Consider what two students came up with as they analyzed the very Bostonian problem of discarded oyster shells. The students, Jenny Corlett and Kelly Murphy, devised a way to break the cycle of restaurants mindlessly throwing out used oyster shells, which, in turn, wind up in landfills. Their solution: Collect and dry the shells, then use them to help grow new oysters and rebuild oyster reefs in Boston Harbor.
The plan would have a disproportionate impact because oysters affect many other species in their ecosystem. They improve water quality by removing algae, plankton and pollutants from the water. And the oyster reefs provide a habitat for small species like snails and shrimp, thereby increasing a region’s biodiversity. It’s hard to argue with projected outcomes like that– or with Corlett and Murphy’s marketing skills. Before their final presentation, they served their visiting critics oysters on the half shell.
Those who believe that architecture schools solely exist to teach students how to be heroic designers might smirk at such examples. Recently, the dean of one prestigious American architecture school provocatively argued that the problem of people complaining about object buildings is that people are complaining about object buildings. Making memorable objects, this dean said, is the core of what architects and architecture are all about.
Yet such a myopic world view privileges a formalist approach to architecture at the expense of the field’s rich social promise. Architecture isn’t a large-scale version of sculpture. It shapes the world in which we live.

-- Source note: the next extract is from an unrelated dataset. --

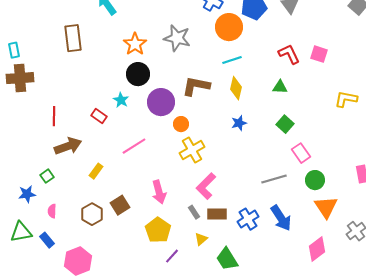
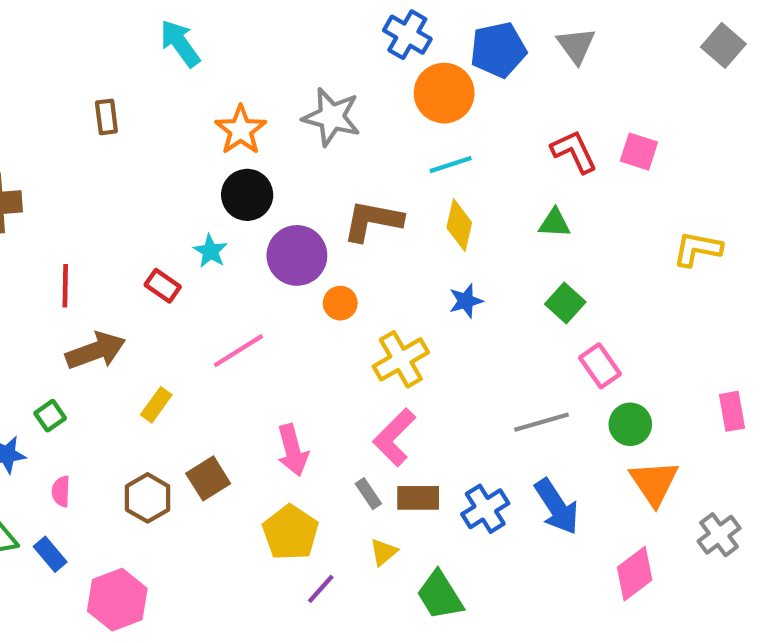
brown rectangle: (73, 38) -> (106, 117), size x0.6
yellow cross: (192, 150) -> (401, 359), moved

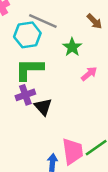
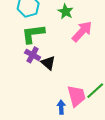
pink arrow: (89, 74) -> (82, 31), size x1.6
purple cross: (25, 95) -> (33, 55), turned -35

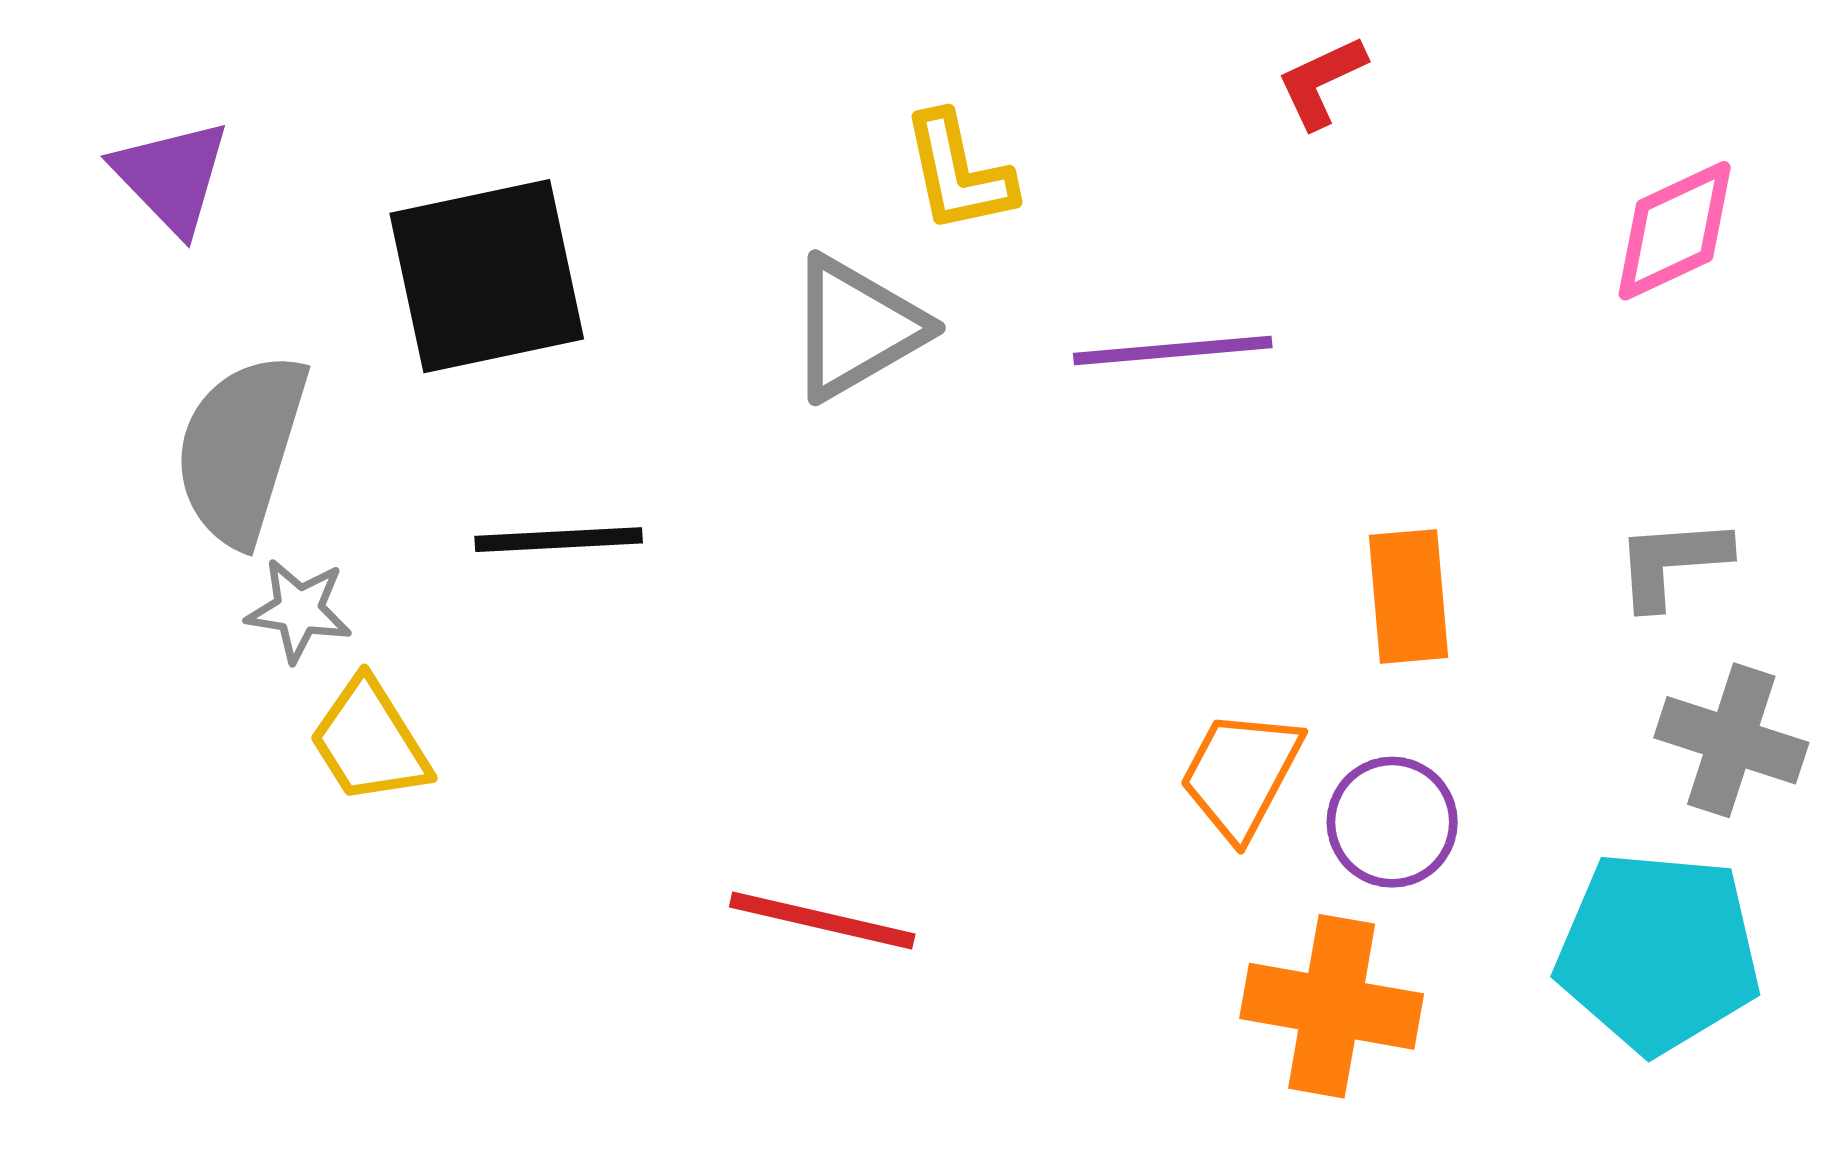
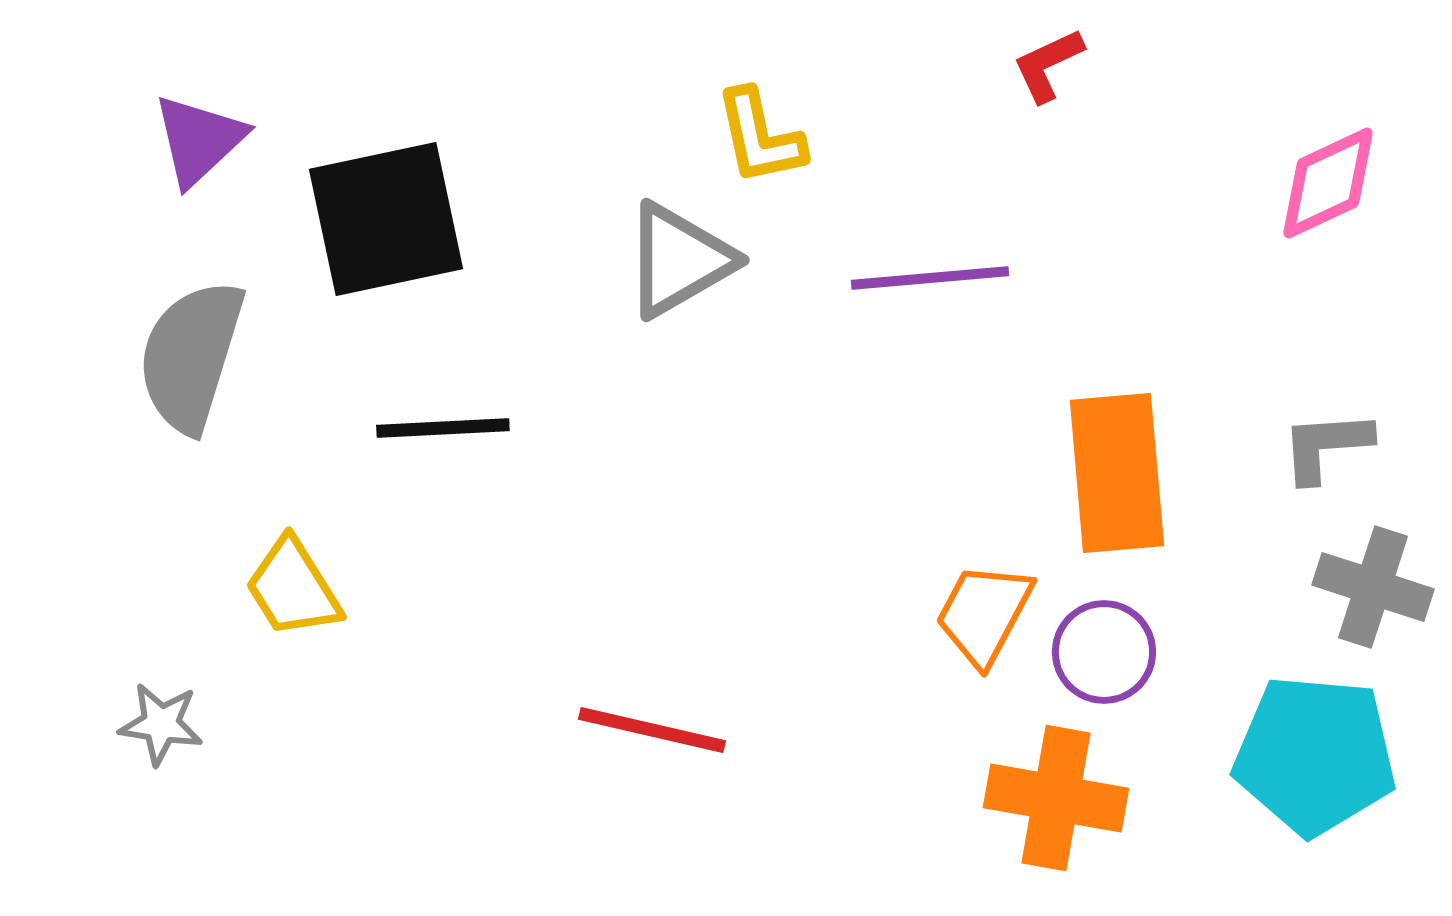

The genius of Networked Urbanism is that it isn’t teaching students to be geniuses. It’s teaching them to be creative problem solvers, builders of smart digital networks and thus, builders of smarter urban communities. That’s a brighter, more responsible vision of the future than the dumbed-down version of digital urbanism you see on sidewalks today–people staring at their smart phones, lost in their own private worlds. In contrast, the projects of Networked Urbanism offer a new, intelligent way to form and vitalize the social networks that Louis Wirth identified as crucial to the continued well-being of urban life. Together, these designs confer fresh relevance upon the sociologist’s ringing declaration that “metropolitan civilization is without question the best civilization that human beings have ever devised.” 3
Blair Kamin has been the Chicago Tribune’s architecture critic since 1992. A graduate of Amherst College and the Yale University School of Architecture, he has also been a fellow at the Nieman Foundation for Journalism at Harvard University. The University of Chicago Press has published two collections of Kamin’s columns: “Why Architecture Matters: Lessons from Chicago” and “Terror and Wonder: Architecture in a Tumultuous Age.” Kamin is the recipient of 35 awards, including the Pulitzer Prize for Criticism, which he received in 1999 for a body of work highlighted by a series of articles about the problems and promise of Chicago’s greatest public space, its lakefront. Another recent story is Designed in Chicago, made in China.
1. Footnote 1 Louis Wirth, “Urbanism as a Way of Life,” American Journal of Sociology 44, no. 1 (July 1938): 8.
2. Footnote 1 Ibid., 23.
3. Footnote 1 Louis Wirth, “The City (The City as a Symbol of Civilization),” The Papers of Louis Wirth, the Joseph Regenstein Library, Special Collections, University of Chicago, box: 39, folder: 6.